Se io vivo, lavoro in una scuola, in un istituto tecnico o professionale, dove per forza faccio i conti con il mondo del lavoro (poco o tanto: poco perché mando i miei ragazzi a fare una gita in un’azienda che lavora nel settore, tanto perché faccio l’alternanza scuola-lavoro, lo stage eccetera eccetera) io porto dentro di me un altro soggetto, un altro con cui fare i conti e quindi automaticamente non sono più, io scuola, l’unico luogo dell’apprendimento, riconosco che c’è un altro, buono o cattivo che sia (non è detto che sia il più fantastico degli imprenditori), ma riconosco che dentro al mio percorso ce n’è un altro, c’è un altro soggetto che dice la sua.
Questo a mio parere, e l’ho visto accadere, è il primo passo affinché la scuola cominci a funzionare. Perché si ri-orienta tutto quanto.
Questo è il perché scuola e lavoro si devono parlare.

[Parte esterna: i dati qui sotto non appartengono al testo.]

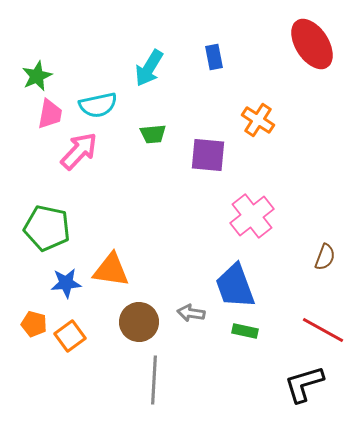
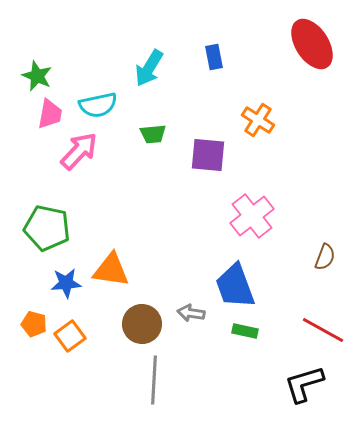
green star: rotated 24 degrees counterclockwise
brown circle: moved 3 px right, 2 px down
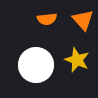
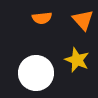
orange semicircle: moved 5 px left, 1 px up
white circle: moved 8 px down
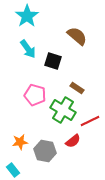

Adesso stiamo guardando il versante della scuola che ha un grandissimo bisogno di non essere sola, ha bisogno di aver qualcuno che “rompe l’anima” e che dia occasioni a “ ‘sto ragazzo qua” di fare altro, qualcosa che non sia la scuola, non in alternativa ma in aggiunta, in integrazione, perché come giustamente veniva detto, l’agire, il fare, la soggettività dei nostri ragazzi spesso e volentieri non vengono stimolati, se non pochissimo.
Recentemente facevo lezione in quarta istituto tecnico: dovevo fare un capitolo sulle legislazioni, sul bilancio e a un certo punto ho detto: «Ragazzi, spiegatemelo voi che cos’è il bilancio, sapete voi, infatti, che cos’è, come si fa, come funziona il conto economico, lo stato patrimoniale, la nota integrativa, l’avete fatti, no?»
Allora loro mi hanno spiegato che cos’è un conto economico, lo stato patrimoniale, ecc., e io gli ho spiegato perché il Codice Civile lo regola così: allora questo è un inizio di utilità, è un inizio di intersoggettività.
Un rapporto potente con il mondo del lavoro significa moltiplicare queste occasioni, dar loro una prospettiva più ampia, più di quella che può esserci nella singola ora di lezione di diritto, cioè moltiplicare per “n” le volte in cui questa cosa può succedere.
Questo mi sembra il motivo fondamentale per cui noi dovremmo andare in giro cercando il mondo del lavoro!
Per mestiere faccio anche formazione professionale continua, cioè la formazione delle persone che lavorano in azienda, e una cosa sconvolgente di cui ci si accorge è che chi lavora in azienda ha un sacco di queste occasioni e l’azienda, come soggetto che opera, spessissimo, pur riconoscendo l’esistenza di queste occasioni, non ha l’attitudine educativa a questo, per cui “importa” delle antropologie folli da chissà dove, quando avrebbe -nelle cose che succedono tutti i santi giorni- l’occasione per diventare un’agenzia educativa. Questo secondo me è il vero motivo per cui ad un’impresa converrebbe ricercare il rapporto costante con la scuola, perché questa sarebbe la costante occasione per poter diventare un soggetto educativo non solo per i ragazzi che un domani potrebbero anche diventare suoi dipendenti, ma per allenarsi a fare la stessa cosa con i propri dipendenti, con la gente che in quel momento sta lavorando lì.
Se vogliamo che scocchi la scintilla ci deve essere una differenza di potenziale: finché la scuola è da sola, la scintilla non va da nessuna parte.
Ci vuole un’altro soggetto con il quale fare stabilmente questa cosa qua, altrimenti è soltanto un episodio.